A soldier stepped out of the darkness, signalling me to stop.
I hit the brakes a little too hard and skidded slightly past him.

“ID please.”
I handed over my licence.
“From Scotland.” Not a question.
“What are you doing here at this time of night?”
“Visiting Sligo and Donegal.”
“Why?”
“Just to see the place.”

“Where you staying tonight?”
“Derry.”
“Londonderry,” he emphasised.

“I suppose my hometown would be Londonedinburgh then?” I quipped.

The moment the words left my mouth I saw them—two snipers, rifles trained on me. One on a ridge to my left, the other in a hedgerow to my right.

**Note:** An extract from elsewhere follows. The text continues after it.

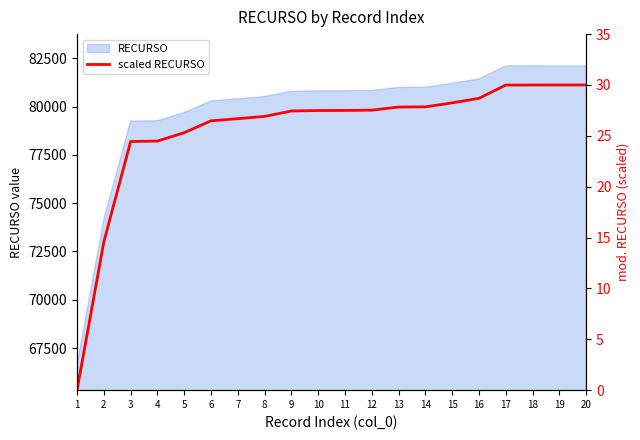

Reading left to right, what are all the values shown in this chart?

0.0	14.6	24.4	24.5	25.3	26.5	26.7	26.9	27.4	27.5	27.5	27.5	27.8	27.8	28.2	28.7	30.0	30.0	30.0	30.0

That wiped the humour off my face.

“What address?”
I couldn’t remember. “The Bogside,” I said.
That made everything worse.

They pulled me over, kept my passport, searched the car for weapons, radioed my details to Belfast, and only after a thorough rummage and some tense silence did they wave me on.


A Beautiful, Troubled Land

It was a beautiful trip—rich countryside, warm people, deep history. But Northern Ireland during the Troubles had a way of reminding you, sharply and suddenly, that you were in a place where everyday life ran parallel with danger.

And yet I loved the people. I loved the land. And I’ll write another chapter—because Northern Ireland deserves to be remembered with all its beauty, complexity and humanity.